PROVIDED ENTRIES:
==========

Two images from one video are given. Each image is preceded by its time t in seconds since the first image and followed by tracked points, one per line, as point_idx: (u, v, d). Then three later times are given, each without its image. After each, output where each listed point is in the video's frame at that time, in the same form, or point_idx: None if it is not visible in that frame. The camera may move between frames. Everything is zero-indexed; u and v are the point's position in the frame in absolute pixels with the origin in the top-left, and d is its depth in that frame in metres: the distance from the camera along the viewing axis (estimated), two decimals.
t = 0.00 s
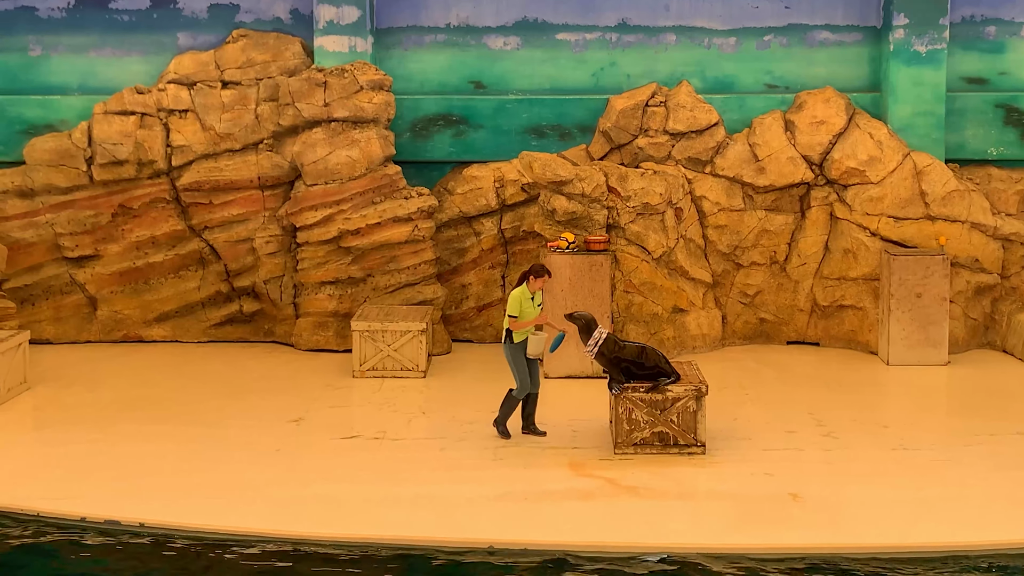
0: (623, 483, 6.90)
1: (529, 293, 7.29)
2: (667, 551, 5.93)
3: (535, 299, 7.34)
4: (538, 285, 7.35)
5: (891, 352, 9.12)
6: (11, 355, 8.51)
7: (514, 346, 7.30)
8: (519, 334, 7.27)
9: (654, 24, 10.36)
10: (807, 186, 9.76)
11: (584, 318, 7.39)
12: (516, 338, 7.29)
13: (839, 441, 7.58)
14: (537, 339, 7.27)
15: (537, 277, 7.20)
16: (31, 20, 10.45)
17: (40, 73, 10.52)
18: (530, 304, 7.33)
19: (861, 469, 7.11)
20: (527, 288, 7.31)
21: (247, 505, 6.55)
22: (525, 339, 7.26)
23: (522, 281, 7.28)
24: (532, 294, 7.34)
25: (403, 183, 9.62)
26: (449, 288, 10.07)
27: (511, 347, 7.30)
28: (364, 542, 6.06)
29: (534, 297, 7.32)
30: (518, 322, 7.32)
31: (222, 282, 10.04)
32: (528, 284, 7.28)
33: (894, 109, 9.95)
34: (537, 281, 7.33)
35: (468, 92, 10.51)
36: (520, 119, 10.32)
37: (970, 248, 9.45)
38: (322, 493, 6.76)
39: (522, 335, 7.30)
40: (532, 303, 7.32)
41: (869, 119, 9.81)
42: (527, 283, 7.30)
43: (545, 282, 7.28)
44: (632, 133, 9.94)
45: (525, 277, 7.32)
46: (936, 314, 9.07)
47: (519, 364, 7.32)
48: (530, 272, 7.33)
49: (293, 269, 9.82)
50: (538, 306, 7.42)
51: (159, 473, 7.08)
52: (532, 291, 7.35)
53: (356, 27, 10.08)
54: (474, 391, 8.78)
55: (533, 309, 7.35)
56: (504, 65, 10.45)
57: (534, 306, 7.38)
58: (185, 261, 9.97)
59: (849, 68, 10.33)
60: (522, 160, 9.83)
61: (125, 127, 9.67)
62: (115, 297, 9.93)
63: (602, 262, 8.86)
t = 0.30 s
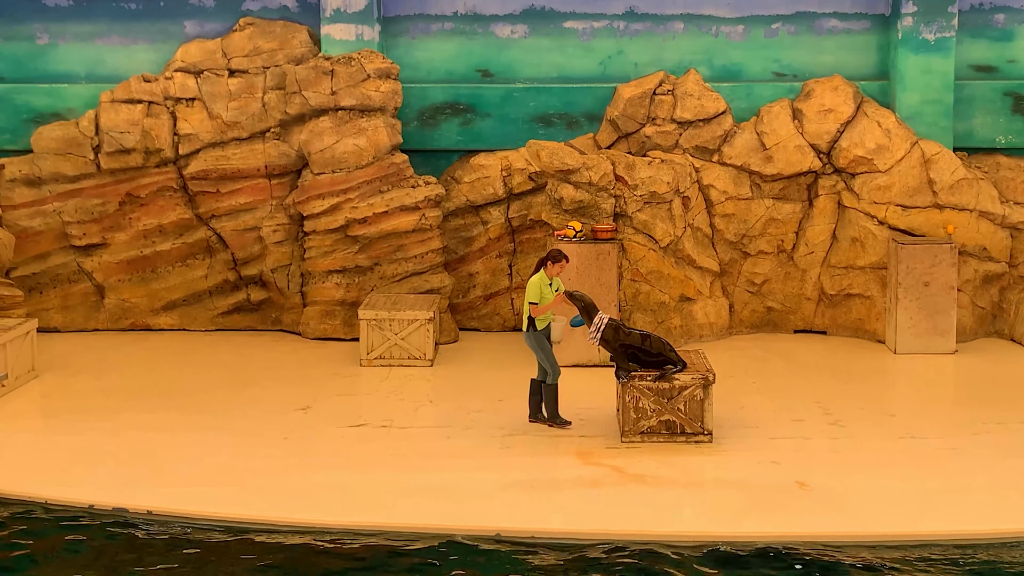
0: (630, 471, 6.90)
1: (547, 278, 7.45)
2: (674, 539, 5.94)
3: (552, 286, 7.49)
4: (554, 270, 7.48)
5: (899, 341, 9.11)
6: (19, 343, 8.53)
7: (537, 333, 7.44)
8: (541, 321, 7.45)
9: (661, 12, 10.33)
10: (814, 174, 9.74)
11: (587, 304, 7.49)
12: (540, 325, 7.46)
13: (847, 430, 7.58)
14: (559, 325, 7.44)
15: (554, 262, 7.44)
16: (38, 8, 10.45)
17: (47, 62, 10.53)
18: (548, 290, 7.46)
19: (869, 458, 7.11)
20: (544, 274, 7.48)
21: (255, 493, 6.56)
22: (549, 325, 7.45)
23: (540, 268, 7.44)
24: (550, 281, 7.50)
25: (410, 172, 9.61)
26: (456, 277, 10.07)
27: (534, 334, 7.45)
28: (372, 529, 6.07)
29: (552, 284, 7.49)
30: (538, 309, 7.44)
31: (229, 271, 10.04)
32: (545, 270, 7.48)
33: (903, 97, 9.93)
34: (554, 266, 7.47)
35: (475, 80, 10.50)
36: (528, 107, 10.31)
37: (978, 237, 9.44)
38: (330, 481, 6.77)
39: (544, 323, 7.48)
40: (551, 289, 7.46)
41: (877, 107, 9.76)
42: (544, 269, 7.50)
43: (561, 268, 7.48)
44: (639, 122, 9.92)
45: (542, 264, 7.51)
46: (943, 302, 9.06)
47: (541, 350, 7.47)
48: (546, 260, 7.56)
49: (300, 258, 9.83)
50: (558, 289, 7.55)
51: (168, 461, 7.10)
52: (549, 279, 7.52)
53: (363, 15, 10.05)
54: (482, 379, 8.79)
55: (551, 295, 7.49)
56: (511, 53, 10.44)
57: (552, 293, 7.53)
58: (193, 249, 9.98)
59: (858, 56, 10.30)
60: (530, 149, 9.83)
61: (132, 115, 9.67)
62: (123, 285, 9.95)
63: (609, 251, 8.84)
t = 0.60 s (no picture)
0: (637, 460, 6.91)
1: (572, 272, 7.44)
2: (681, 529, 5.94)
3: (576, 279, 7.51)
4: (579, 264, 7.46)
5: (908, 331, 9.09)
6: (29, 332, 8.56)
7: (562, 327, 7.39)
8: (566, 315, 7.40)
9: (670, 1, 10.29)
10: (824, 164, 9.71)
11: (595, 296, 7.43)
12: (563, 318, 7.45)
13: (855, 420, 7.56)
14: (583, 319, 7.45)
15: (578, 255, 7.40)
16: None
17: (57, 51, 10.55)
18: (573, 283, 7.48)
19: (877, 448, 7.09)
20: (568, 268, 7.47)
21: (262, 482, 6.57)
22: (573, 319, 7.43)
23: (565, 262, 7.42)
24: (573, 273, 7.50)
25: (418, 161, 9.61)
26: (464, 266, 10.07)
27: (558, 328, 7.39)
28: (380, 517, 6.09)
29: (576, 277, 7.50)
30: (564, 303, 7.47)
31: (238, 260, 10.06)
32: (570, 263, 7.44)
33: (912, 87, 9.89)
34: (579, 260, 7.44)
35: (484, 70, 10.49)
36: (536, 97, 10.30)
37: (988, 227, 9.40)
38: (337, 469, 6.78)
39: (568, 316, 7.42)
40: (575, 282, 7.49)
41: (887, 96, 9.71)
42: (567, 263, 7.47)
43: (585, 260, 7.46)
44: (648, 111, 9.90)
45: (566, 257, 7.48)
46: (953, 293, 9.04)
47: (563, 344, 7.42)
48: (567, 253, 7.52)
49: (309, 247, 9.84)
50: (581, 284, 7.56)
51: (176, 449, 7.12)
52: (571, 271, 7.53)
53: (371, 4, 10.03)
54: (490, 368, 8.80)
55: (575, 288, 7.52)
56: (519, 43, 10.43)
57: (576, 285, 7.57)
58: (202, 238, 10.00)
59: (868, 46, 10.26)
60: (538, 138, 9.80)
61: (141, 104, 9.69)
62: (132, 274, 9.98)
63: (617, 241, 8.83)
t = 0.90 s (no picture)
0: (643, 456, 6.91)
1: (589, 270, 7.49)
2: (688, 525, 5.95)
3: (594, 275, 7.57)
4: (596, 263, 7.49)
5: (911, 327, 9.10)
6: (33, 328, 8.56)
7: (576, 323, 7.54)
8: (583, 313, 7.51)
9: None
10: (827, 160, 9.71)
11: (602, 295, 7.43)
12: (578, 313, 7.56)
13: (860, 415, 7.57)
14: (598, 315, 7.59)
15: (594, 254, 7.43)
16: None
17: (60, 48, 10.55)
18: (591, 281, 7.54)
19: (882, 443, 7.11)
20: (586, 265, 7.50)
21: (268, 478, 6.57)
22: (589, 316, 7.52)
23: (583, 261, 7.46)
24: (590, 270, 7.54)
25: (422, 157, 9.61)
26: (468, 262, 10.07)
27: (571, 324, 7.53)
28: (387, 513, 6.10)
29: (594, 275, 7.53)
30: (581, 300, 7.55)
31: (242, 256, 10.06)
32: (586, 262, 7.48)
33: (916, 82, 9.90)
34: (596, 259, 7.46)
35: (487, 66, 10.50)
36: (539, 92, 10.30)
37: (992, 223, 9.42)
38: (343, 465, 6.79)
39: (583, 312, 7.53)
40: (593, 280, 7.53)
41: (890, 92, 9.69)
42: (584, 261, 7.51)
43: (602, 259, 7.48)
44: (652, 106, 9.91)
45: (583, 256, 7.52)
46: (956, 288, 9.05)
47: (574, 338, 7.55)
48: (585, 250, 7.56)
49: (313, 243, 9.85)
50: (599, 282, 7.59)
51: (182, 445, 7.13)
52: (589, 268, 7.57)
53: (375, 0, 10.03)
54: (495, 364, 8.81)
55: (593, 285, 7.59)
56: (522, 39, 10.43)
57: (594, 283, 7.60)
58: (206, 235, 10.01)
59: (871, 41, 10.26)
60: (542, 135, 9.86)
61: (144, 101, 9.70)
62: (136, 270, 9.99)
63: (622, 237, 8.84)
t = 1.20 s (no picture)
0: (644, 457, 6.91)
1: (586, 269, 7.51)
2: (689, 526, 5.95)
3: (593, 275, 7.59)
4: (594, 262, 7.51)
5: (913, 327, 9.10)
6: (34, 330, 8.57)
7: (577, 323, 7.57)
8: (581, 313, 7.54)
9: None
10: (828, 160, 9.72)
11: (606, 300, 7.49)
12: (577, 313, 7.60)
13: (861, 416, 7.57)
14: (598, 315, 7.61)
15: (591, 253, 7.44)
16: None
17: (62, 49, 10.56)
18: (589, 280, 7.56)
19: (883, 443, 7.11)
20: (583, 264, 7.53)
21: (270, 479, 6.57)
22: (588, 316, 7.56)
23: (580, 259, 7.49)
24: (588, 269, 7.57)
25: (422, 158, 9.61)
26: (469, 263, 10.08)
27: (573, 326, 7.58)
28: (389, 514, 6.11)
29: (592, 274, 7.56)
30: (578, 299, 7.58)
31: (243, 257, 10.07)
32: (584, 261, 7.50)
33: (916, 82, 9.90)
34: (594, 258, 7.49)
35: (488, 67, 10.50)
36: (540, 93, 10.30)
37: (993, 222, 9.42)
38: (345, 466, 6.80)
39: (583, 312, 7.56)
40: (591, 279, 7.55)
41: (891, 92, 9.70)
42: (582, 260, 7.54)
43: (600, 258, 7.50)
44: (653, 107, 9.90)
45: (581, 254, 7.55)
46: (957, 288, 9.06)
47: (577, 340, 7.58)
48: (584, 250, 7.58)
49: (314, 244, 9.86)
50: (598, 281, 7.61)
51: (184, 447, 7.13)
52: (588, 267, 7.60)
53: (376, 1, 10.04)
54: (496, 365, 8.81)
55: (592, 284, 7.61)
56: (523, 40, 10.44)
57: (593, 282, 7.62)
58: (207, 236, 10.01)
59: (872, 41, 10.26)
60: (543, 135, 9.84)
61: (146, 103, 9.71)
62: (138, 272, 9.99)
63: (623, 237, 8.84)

==========

TASK TO COMPLETE: From the entries above, return exactly the line containing "29: (594, 275, 7.53)", the line containing "52: (589, 268, 7.57)", and all lines between, and nothing else.

FINISHED TASK:
29: (594, 275, 7.53)
30: (581, 300, 7.55)
31: (242, 256, 10.06)
32: (586, 262, 7.48)
33: (916, 82, 9.90)
34: (596, 259, 7.46)
35: (487, 66, 10.50)
36: (539, 92, 10.30)
37: (992, 223, 9.42)
38: (343, 465, 6.79)
39: (583, 312, 7.53)
40: (593, 280, 7.53)
41: (890, 92, 9.69)
42: (584, 261, 7.51)
43: (602, 259, 7.48)
44: (652, 106, 9.91)
45: (583, 256, 7.52)
46: (956, 288, 9.05)
47: (574, 338, 7.55)
48: (585, 250, 7.56)
49: (313, 243, 9.85)
50: (599, 282, 7.59)
51: (182, 445, 7.13)
52: (589, 268, 7.57)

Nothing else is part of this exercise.